Publié le 14 décembre 2012 par Desfraises
Le grand brun barbu de la rue Saint-VincentDans le 1er arrondissement, sans rapport avec la choucroute. Quoique.
J’aimais bien me lever tôt le samedi matin. Ça n’était pas un 5 à 7 mais un 9 à 11. Notre premier rendez-vous me forçait à quitter ma couette, ma tendance à ne rien fiche du week-end, à la jouer ours hibernant dans sa grotte. Comme il préférait recevoir et ne voulait pas se déplacer, comme il est de coutume d’échanger sur les sites de rencontres, je lui ai proposé de faire le déplacement. J'irais chez lui. À Montmartre. Ça me ferait une jolie promenade après les câlins. « J’apporte les croissants ? », avais-je suggéré. Oui. Son mari travaillait à l’autre bout de Paris. On serait tranquille. Je m’en fichais bien du mari. L’essentiel n’était pas là. Pas pour moi. Il n’empêche. J’occupais quelques samedis de suite les bras du grand brun barbu. Et le lit conjugal. C’était le rendez-vous où se mêlaient sexe et tendresse, irrépressible source de plaisir et moteur de ma journée, de mon week-end. Nous ne connaissions rien de l’un ou de l’autre, nous jouissions de cette joie qui fait que deux corps s’emboîtent parfaitement, deux peaux s’adoptent, comme ça, par hasard, le hasard d’une rencontre via internet. Je dégustais ensuite le bonheur de marcher dans Montmartre, rue Saint-Vincent. D’écrire sur un coin de table de bistro, d’attendre une amie, sirotant un café, un sourire benêt sur les lèvres.

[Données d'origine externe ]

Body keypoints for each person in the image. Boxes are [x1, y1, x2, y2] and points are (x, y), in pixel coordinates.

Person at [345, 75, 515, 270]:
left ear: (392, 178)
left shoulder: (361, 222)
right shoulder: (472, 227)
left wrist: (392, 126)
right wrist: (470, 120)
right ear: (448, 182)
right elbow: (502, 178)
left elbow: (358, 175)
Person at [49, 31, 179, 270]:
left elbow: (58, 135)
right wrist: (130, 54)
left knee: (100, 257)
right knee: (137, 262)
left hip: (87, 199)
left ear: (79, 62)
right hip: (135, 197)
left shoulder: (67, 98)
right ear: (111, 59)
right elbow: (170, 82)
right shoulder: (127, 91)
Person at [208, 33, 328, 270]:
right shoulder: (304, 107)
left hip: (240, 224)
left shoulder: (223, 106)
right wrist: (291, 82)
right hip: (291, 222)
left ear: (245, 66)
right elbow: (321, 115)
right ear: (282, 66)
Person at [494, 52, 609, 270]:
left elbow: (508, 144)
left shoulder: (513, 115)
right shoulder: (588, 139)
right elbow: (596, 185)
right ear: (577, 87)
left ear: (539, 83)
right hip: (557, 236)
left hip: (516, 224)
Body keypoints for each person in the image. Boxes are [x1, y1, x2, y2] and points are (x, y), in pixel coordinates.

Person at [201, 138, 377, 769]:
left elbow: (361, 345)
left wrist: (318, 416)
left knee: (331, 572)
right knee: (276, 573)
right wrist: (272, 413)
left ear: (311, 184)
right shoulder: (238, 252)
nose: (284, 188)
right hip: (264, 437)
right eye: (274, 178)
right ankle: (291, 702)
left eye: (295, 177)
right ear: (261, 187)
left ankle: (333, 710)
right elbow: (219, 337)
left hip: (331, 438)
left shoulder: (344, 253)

Lui et moi ne nous sommes plus revus. Ça m’était égal. Il avait peut-être redonné du piment à son couple, que sais-je. J'avais eu ma dose d'amour (et de sexe).

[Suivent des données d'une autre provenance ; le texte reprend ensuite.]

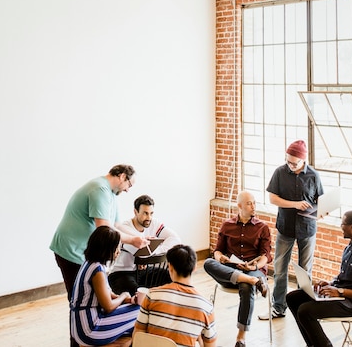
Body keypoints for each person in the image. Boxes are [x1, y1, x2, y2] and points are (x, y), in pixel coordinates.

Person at [50, 164, 147, 347]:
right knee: (77, 299)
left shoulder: (111, 195)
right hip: (70, 251)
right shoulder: (99, 190)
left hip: (84, 253)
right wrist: (132, 241)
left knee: (93, 297)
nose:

Mais hier, c’est bien mon grand brun barbu de Montmartre que j’ai vu monter dans le métro. Ligne 4 direction Porte de Clignancourt. Nous avons à peine le temps d’échanger un regard que le suivent de près deux hommes et une femme. L’homme et mon beau grand brun se tiennent à la rampe me faisant face. Je contemple d’un œil amusé le spectacle qui se déroule. Nous échangeons un sourire discret. Je comprends vite qui est le grand brun barbu l’accompagnant, son mari. Qui sont l’homme et la femme à leurs côtés, les parents de son mari. Le quatuor discute de choses et d’autres, je n’entends pas. Il y a foule dans la rame. Je reprends ma lecture, distrait. Mon esprit plus attiré par les jeux que nous jouions dans le lit conjugal que par le roman que je tiens ouvert. Lorsque nous atteignons leur station, ils descendent, je lève le regard, il se retourne et m’adresse un large sourire. Les portes claquent sur la rencontre impromptue. Je reprends mon voyage et ma lecture, non sans imaginer la scène expliquée aux parents ignorant sagement la vie sexuelle de leurs rejetons.